After I posted a link to Gay Pimp’s (Jonny McGovern‘s) “Soccer Practice” video on my X blog (here; note that this is X-rated territory), an appreciative friend sent along a link to Cazwell’s video “Ice Cream Truck” (Luke Cazwell, né Lucas Cazuela). Two outrageous fags doing white rap in a street-black style to a gay-disco beat. Tremendously unsubtle, campy, and also gay-affirming and often joyous.
Cazwell managed to get one of his videos (available for viewing here, with music that is, like McGovern’s, easily available on CD), “All Over Your Face” — yes, it means just what you think it does — banned from the LOGO channel. It has the memorable lyrics:
I masturbated till my K-Y faded [unnh] … I’m exhausticated
Exhausticated is the point at hand — a piece of “exuberant morphology”, playing on exhausted and exploiting that extra morphological material to go beyond it (as well as to make the line scan): if you’re exhausticated, you’re thoroughly exhausted.

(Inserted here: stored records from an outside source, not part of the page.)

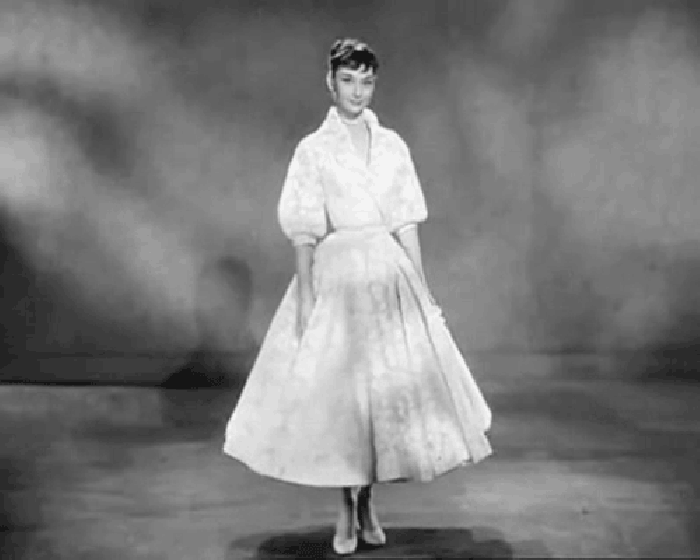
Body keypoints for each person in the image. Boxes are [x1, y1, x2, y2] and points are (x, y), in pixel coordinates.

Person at [223, 37, 492, 556]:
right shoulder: (314, 149)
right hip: (339, 276)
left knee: (382, 396)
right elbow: (304, 230)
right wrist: (306, 296)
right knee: (344, 398)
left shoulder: (392, 146)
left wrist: (422, 291)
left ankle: (367, 500)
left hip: (387, 273)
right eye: (348, 80)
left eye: (366, 81)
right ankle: (346, 506)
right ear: (331, 82)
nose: (357, 91)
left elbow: (407, 222)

You don’t have to be black or in a black persona. You could just be a woman pleased that she’s home from a trip but exhausticated.

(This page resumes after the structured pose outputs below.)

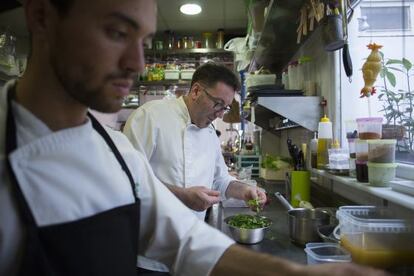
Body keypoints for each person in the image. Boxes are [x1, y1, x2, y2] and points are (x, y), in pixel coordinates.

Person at [0, 1, 388, 276]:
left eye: (143, 41)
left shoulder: (114, 151)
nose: (136, 64)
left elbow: (184, 240)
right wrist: (184, 195)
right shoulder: (150, 117)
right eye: (117, 32)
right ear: (41, 16)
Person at [124, 62, 268, 273]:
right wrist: (182, 195)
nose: (221, 114)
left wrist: (245, 190)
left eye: (226, 107)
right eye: (218, 103)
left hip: (189, 251)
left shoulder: (209, 133)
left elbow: (220, 180)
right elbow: (128, 179)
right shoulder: (150, 116)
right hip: (147, 253)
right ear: (196, 91)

Of course, you can get exhausticated out dancing at a club, and lots of folks seem to.
Exuberant morphology is stereotypically assigned to blacks and rustics, and to the “uneducated” more generally, where it’s taken to be a sign of ignorance in combination with a desire to “rise above one’s station” — and is therefore, like malapropisms and hypercorrections as a group, laughable. Flusticated for flustered and conversate for converse are often cited as examples.
But even if exuberant morphology sometimes has its roots in these motives, it can also originate as creative wordplay, and whatever its origins, can spread for its affective value and its value as a mark of membership in a social group. (It’s a mistake to think that knowing what people say leads you right to knowing why they say it.) In fact, people are often willing to try to explain the details of how flusticate is different from fluster, conversate from converse, and exhausticate from exhaust. And to try to say who uses these non-standard items in what contexts, though that’s an even harder task than saying what they convey.